Accepted for/Published in: Journal of Medical Internet Research
Date Submitted: Feb 26, 2026
Open Peer Review Period: Mar 19, 2026 - May 14, 2026
Date Accepted: Apr 10, 2026
(currently open for review)
Backcasting the Trust Gap: A Strategic Roadmap for Clinician Adoption of AI Diagnostics by 2040
ABSTRACT
Background:
The integration of artificial intelligence (AI) into clinical medicine presents a persistent paradox: diagnostic models routinely demonstrate benchmark superiority over human experts, yet bedside adoption remains fragile and clinician trust is low. Conventional forecasting approaches—projecting model performance along optimistic trend lines—are epistemologically insufficient because they cannot account for the non-linear socio-technical transitions that separate technical capability from institutional trust.
Objective:
This Viewpoint applies Backcasting, a normative futures methodology with a four-decade evidence base in energy policy and public governance, to the specific challenge of clinician adoption of AI diagnostics, with the aim of identifying the structural interventions required to achieve durable trust by 2040.
Methods:
Consistent with the tradition of single-expert normative foresight analysis, we applied Backcasting as a structured reasoning framework using a STEEP (Social, Technological, Economic, Environmental, Political) analysis.
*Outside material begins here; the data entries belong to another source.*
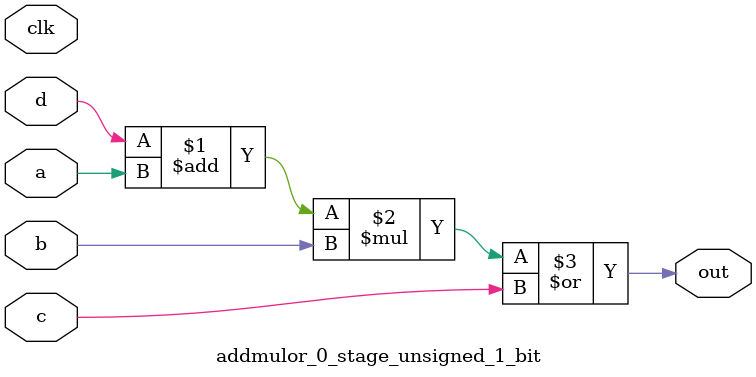
<source format=sv>
(* use_dsp = "yes" *) module addmulor_0_stage_unsigned_1_bit(
	input  [0:0] a,
	input  [0:0] b,
	input  [0:0] c,
	input  [0:0] d,
	output [0:0] out,
	input clk);

	assign out = ((d + a) * b) | c;
endmodule

</source>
Sources from PubMed, IEEE Xplore, Google Scholar, and policy repositories (FDA, WHO, OECD, European Commission) published between 2010 and 2025 were reviewed; barriers and enablers were coded across STEEP dimensions to identify Pivot Points representing convergent, time-bound structural changes.
Results:
Working backward from a defined 2040 Vision State—a health care ecosystem with risk-stratified clinician trust thresholds, semantic transparency of AI outputs, integrated AI governance, and Futures Literacy in medical education—we identified three temporal Pivot Points: (1) the 2030 standardization of Dual-Process AI Architectures, in which Large Language Models are verified in real time by locally deployed Small Language Models (SLMs) producing a Calibrated Confidence Score; (2) the 2035 institutionalization of agentic AI orchestration governed by a formally designated Chief AI Officer (CAIO); and (3) the 2040 integration of Futures Literacy and Human-AI Teaming competencies into standard medical curricula.
Conclusions:
The AI trust gap is an institutional design problem, not a technical inevitability. Backcasting reframes the central question from "when will AI be ready for medicine?" to "what must we build to make medicine ready for AI?" The three Pivot Points identified here—Verifiable AI by 2030, agentic governance by 2035, and Futures Literacy by 2040—are structural commitments that clinicians, health system leaders, and policymakers can begin building today.